DATASET ENTRIES START
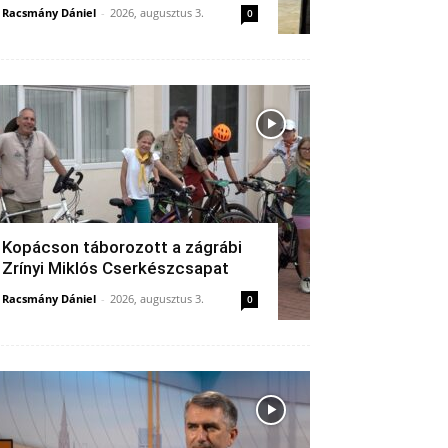
Racsmány Dániel
-
2026, augusztus 3.
0
Kopácson táborozott a zágrábi
Zrínyi Miklós Cserkészcsapat
Racsmány Dániel
-
2026, augusztus 3.
0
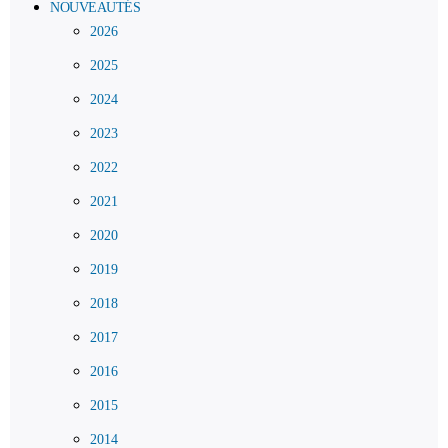
NOUVEAUTÉS
2026
2025
2024
2023
2022
2021
2020
2019
2018
2017
2016
2015
2014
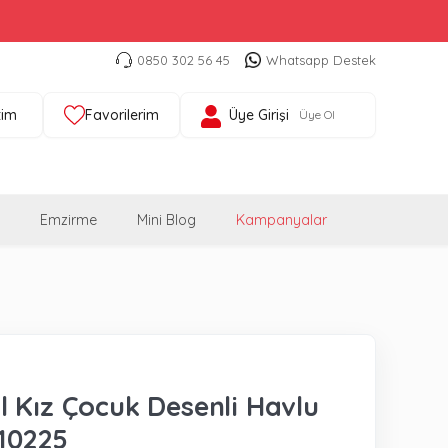
0850 302 56 45
Whatsapp Destek
tim
Favorilerim
Üye Girişi
Üye Ol
Emzirme
Mini Blog
Kampanyalar
 Kız Çocuk Desenli Havlu
10225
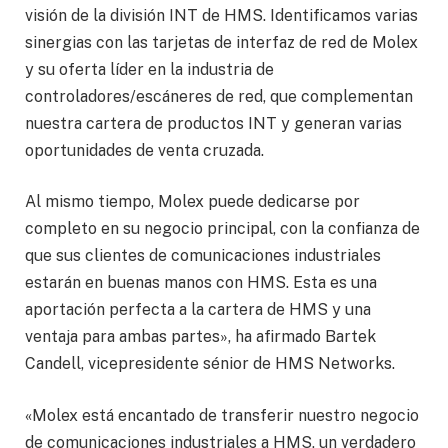
visión de la división INT de HMS. Identificamos varias
sinergias con las tarjetas de interfaz de red de Molex
y su oferta líder en la industria de
controladores/escáneres de red, que complementan
nuestra cartera de productos INT y generan varias
oportunidades de venta cruzada.
Al mismo tiempo, Molex puede dedicarse por
completo en su negocio principal, con la confianza de
que sus clientes de comunicaciones industriales
estarán en buenas manos con HMS. Esta es una
aportación perfecta a la cartera de HMS y una
ventaja para ambas partes», ha afirmado Bartek
Candell, vicepresidente sénior de HMS Networks.
«Molex está encantado de transferir nuestro negocio
de comunicaciones industriales a HMS, un verdadero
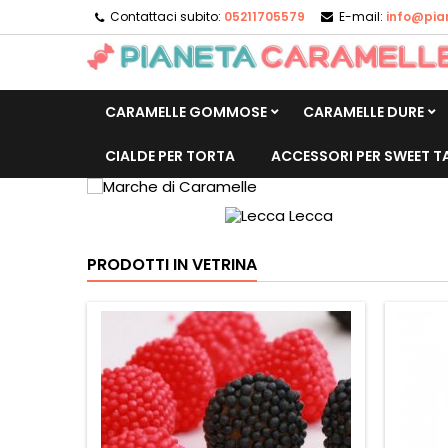
Contattaci subito:
05211705579
E-mail:
info@pia
CARAMELLE GOMMOSE
CARAMELLE DURE
CIALDE PER TORTA
ACCESSORI PER SWEET T
PRODOTTI IN VETRINA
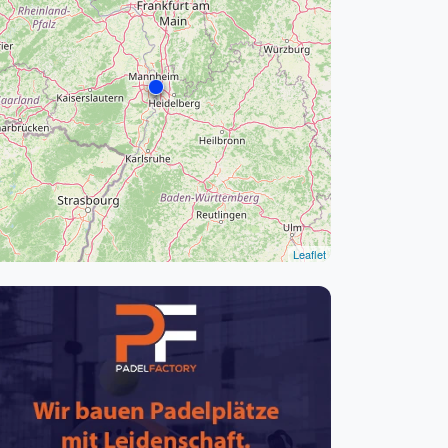
pzig
rtmund
sen
Leaflet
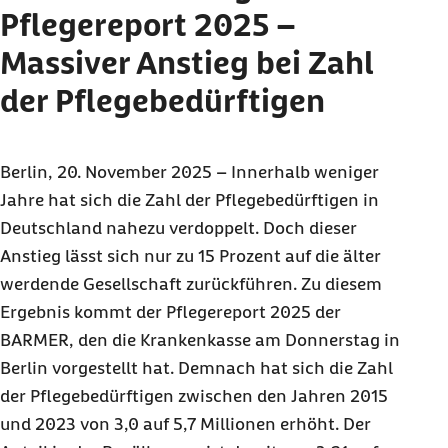
Krankheitslast nicht Treiber für mehr
Pflegereport 2025 –
Pflegebedürftige
Massiver Anstieg bei Zahl
Unterschiedliche Pflegeverläufe je nach
der Pflegebedürftigen
Eingangserkrankung
Service für Redaktionen:
Download Pressemappe und BARMER-
Berlin, 20. November 2025 – Innerhalb weniger
Pflegereport 2025
Jahre hat sich die Zahl der Pflegebedürftigen in
Deutschland nahezu verdoppelt. Doch dieser
Anstieg lässt sich nur zu 15 Prozent auf die älter
werdende Gesellschaft zurückführen. Zu diesem
Ergebnis kommt der Pflegereport 2025 der
BARMER, den die Krankenkasse am Donnerstag in
Berlin vorgestellt hat. Demnach hat sich die Zahl
der Pflegebedürftigen zwischen den Jahren 2015
und 2023 von 3,0 auf 5,7 Millionen erhöht. Der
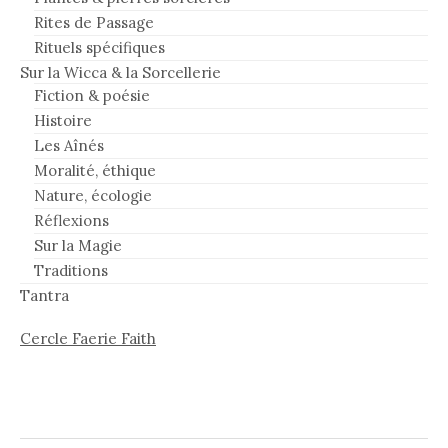
Rites de Passage
Rituels spécifiques
Sur la Wicca & la Sorcellerie
Fiction & poésie
Histoire
Les Aînés
Moralité, éthique
Nature, écologie
Réflexions
Sur la Magie
Traditions
Tantra
Cercle Faerie Faith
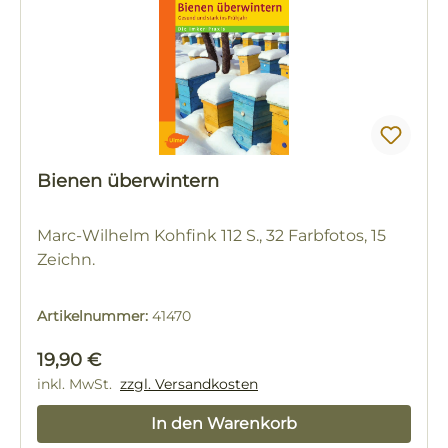
Bienen überwintern
Marc-Wilhelm Kohfink 112 S., 32 Farbfotos, 15
Zeichn.
Artikelnummer:
41470
Regulärer Preis:
19,90 €
inkl. MwSt.
zzgl. Versandkosten
In den Warenkorb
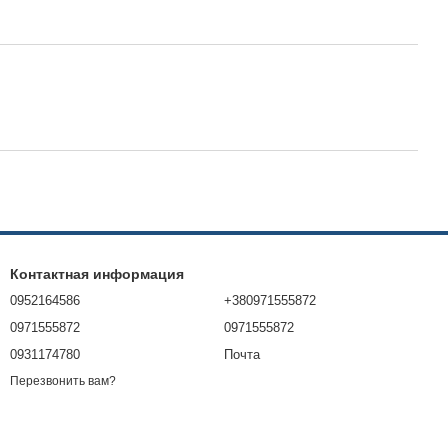
Контактная информация
0952164586
+380971555872
0971555872
0971555872
0931174780
Почта
Перезвонить вам?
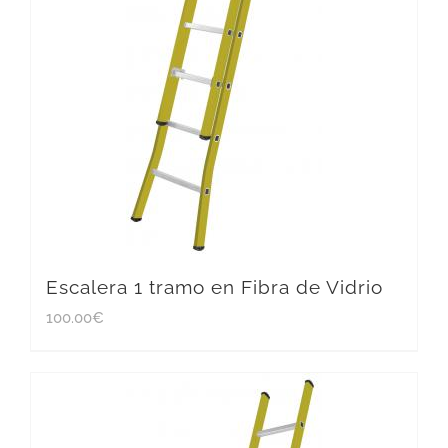
Escalera 1 tramo en Fibra de Vidrio
100.00
€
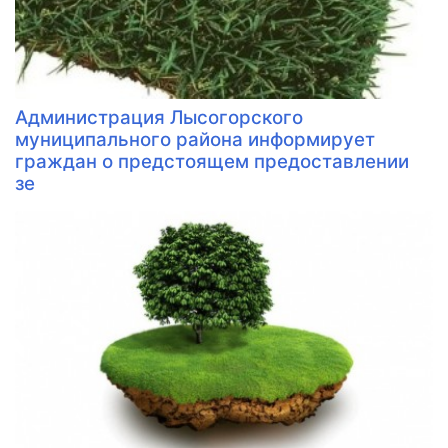
Администрация Лысогорского
муниципального района информирует
граждан о предстоящем предоставлении
зе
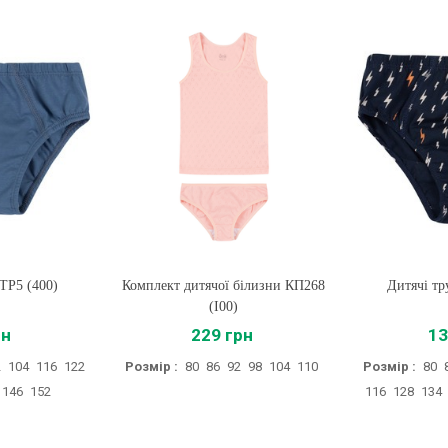
ТР5 (400)
Комплект дитячої білизни КП268
Купити
Дитячі тр
Купи
(I00)
рн
229 грн
13
2
104
116
122
Розмір :
80
86
92
98
104
110
Розмір :
80
146
152
116
128
134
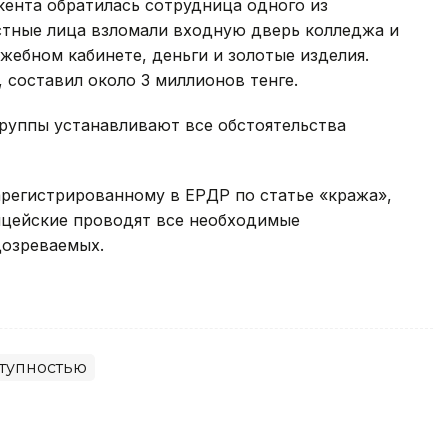
ента обратилась сотрудница одного из
стные лица взломали входную дверь колледжа и
жебном кабинете, деньги и золотые изделия.
составил около 3 миллионов тенге.
руппы устанавливают все обстоятельства
арегистрированному в ЕРДР по статье «кража»,
ицейские проводят все необходимые
дозреваемых.
ступностью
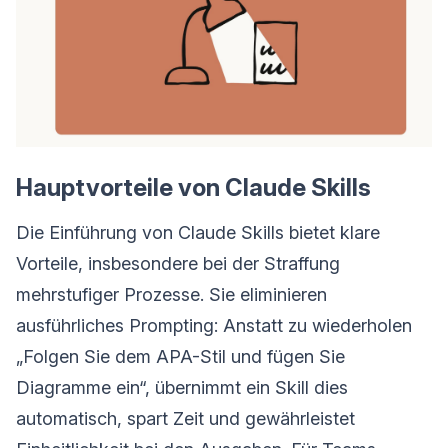
Hauptvorteile von Claude Skills
Die Einführung von Claude Skills bietet klare
Vorteile, insbesondere bei der Straffung
mehrstufiger Prozesse. Sie eliminieren
ausführliches Prompting: Anstatt zu wiederholen
„Folgen Sie dem APA-Stil und fügen Sie
Diagramme ein“, übernimmt ein Skill dies
automatisch, spart Zeit und gewährleistet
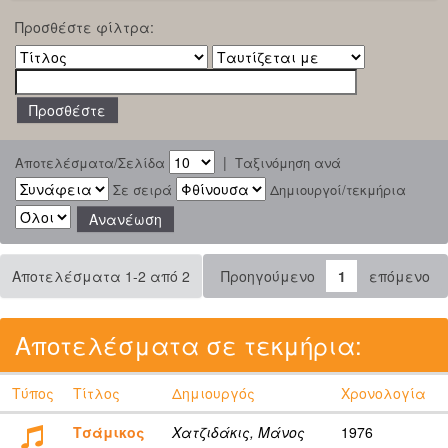
Προσθέστε φίλτρα:
|
Αποτελέσματα/Σελίδα
Ταξινόμηση ανά
Σε σειρά
Δημιουργοί/τεκμήρια
Αποτελέσματα 1-2 από 2
Προηγούμενο
1
επόμενο
Αποτελέσματα σε τεκμήρια:
Τύπος
Τίτλος
Δημιουργός
Χρονολογία
Τσάμικος
Χατζιδάκις, Μάνος
1976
DATASET ENTRIES END
▶ PROBLEM REQUIREMENTS: Print all the entries again exactly as written, but without the pictures.

▶ EXERCISE RESPONSE:
Racsmány Dániel
-
2026, augusztus 3.
0
Kopácson táborozott a zágrábi
Zrínyi Miklós Cserkészcsapat
Racsmány Dániel
-
2026, augusztus 3.
0
NOUVEAUTÉS
2026
2025
2024
2023
2022
2021
2020
2019
2018
2017
2016
2015
2014
0850 302 56 45
Whatsapp Destek
tim
Favorilerim
Üye Girişi
Üye Ol
Emzirme
Mini Blog
Kampanyalar
 Kız Çocuk Desenli Havlu
10225
visión de la división INT de HMS. Identificamos varias
sinergias con las tarjetas de interfaz de red de Molex
y su oferta líder en la industria de
controladores/escáneres de red, que complementan
nuestra cartera de productos INT y generan varias
oportunidades de venta cruzada.
Al mismo tiempo, Molex puede dedicarse por
completo en su negocio principal, con la confianza de
que sus clientes de comunicaciones industriales
estarán en buenas manos con HMS. Esta es una
aportación perfecta a la cartera de HMS y una
ventaja para ambas partes», ha afirmado Bartek
Candell, vicepresidente sénior de HMS Networks.
«Molex está encantado de transferir nuestro negocio
de comunicaciones industriales a HMS, un verdadero
Contattaci subito:
05211705579
E-mail:
info@pia
CARAMELLE GOMMOSE
CARAMELLE DURE
CIALDE PER TORTA
ACCESSORI PER SWEET T
PRODOTTI IN VETRINA
pzig
rtmund
sen
Leaflet
Krankheitslast nicht Treiber für mehr
Pflegereport 2025 –
Pflegebedürftige
Massiver Anstieg bei Zahl
Unterschiedliche Pflegeverläufe je nach
der Pflegebedürftigen
Eingangserkrankung
Service für Redaktionen:
Download Pressemappe und BARMER-
Berlin, 20. November 2025 – Innerhalb weniger
Pflegereport 2025
Jahre hat sich die Zahl der Pflegebedürftigen in
Deutschland nahezu verdoppelt. Doch dieser
Anstieg lässt sich nur zu 15 Prozent auf die älter
werdende Gesellschaft zurückführen. Zu diesem
Ergebnis kommt der Pflegereport 2025 der
BARMER, den die Krankenkasse am Donnerstag in
Berlin vorgestellt hat. Demnach hat sich die Zahl
der Pflegebedürftigen zwischen den Jahren 2015
und 2023 von 3,0 auf 5,7 Millionen erhöht. Der
Rites de Passage
Rituels spécifiques
Sur la Wicca & la Sorcellerie
Fiction & poésie
Histoire
Les Aînés
Moralité, éthique
Nature, écologie
Réflexions
Sur la Magie
Traditions
Tantra
Cercle Faerie Faith
Bienen überwintern
Marc-Wilhelm Kohfink 112 S., 32 Farbfotos, 15
Zeichn.
Artikelnummer:
41470
Regulärer Preis:
19,90 €
inkl. MwSt.
zzgl. Versandkosten
In den Warenkorb
Контактная информация
0952164586
+380971555872
0971555872
0971555872
0931174780
Почта
Перезвонить вам?
Escalera 1 tramo en Fibra de Vidrio
100.00
€
Администрация Лысогорского
муниципального района информирует
граждан о предстоящем предоставлении
зе
ТР5 (400)
Комплект дитячої білизни КП268
Купити
Дитячі тр
Купи
(I00)
рн
229 грн
13
2
104
116
122
Розмір :
80
86
92
98
104
110
Розмір :
80
146
152
116
128
134
ента обратилась сотрудница одного из
стные лица взломали входную дверь колледжа и
жебном кабинете, деньги и золотые изделия.
составил около 3 миллионов тенге.
руппы устанавливают все обстоятельства
арегистрированному в ЕРДР по статье «кража»,
ицейские проводят все необходимые
дозреваемых.
ступностью
Hauptvorteile von Claude Skills
Die Einführung von Claude Skills bietet klare
Vorteile, insbesondere bei der Straffung
mehrstufiger Prozesse. Sie eliminieren
ausführliches Prompting: Anstatt zu wiederholen
„Folgen Sie dem APA-Stil und fügen Sie
Diagramme ein“, übernimmt ein Skill dies
automatisch, spart Zeit und gewährleistet
Προσθέστε φίλτρα:
|
Αποτελέσματα/Σελίδα
Ταξινόμηση ανά
Σε σειρά
Δημιουργοί/τεκμήρια
Αποτελέσματα 1-2 από 2
Προηγούμενο
1
επόμενο
Αποτελέσματα σε τεκμήρια:
Τύπος
Τίτλος
Δημιουργός
Χρονολογία
Τσάμικος
Χατζιδάκις, Μάνος
1976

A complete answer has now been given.